### Task to complete
Pull out every line from the entries below that contains the word "Bien", and copy each of those lines in full.

--- START ---

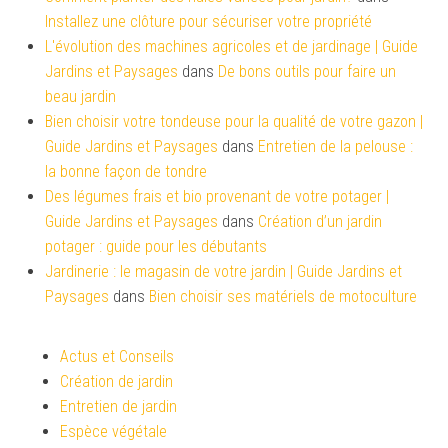
Installez une clôture pour sécuriser votre propriété
L'évolution des machines agricoles et de jardinage | Guide
Jardins et Paysages
dans
De bons outils pour faire un
beau jardin
Bien choisir votre tondeuse pour la qualité de votre gazon |
Guide Jardins et Paysages
dans
Entretien de la pelouse :
la bonne façon de tondre
Des légumes frais et bio provenant de votre potager |
Guide Jardins et Paysages
dans
Création d’un jardin
potager : guide pour les débutants
Jardinerie : le magasin de votre jardin | Guide Jardins et
Paysages
dans
Bien choisir ses matériels de motoculture
Actus et Conseils
Création de jardin
Entretien de jardin
Espèce végétale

--- END ---

### Solved exercise
Bien choisir votre tondeuse pour la qualité de votre gazon |
Bien choisir ses matériels de motoculture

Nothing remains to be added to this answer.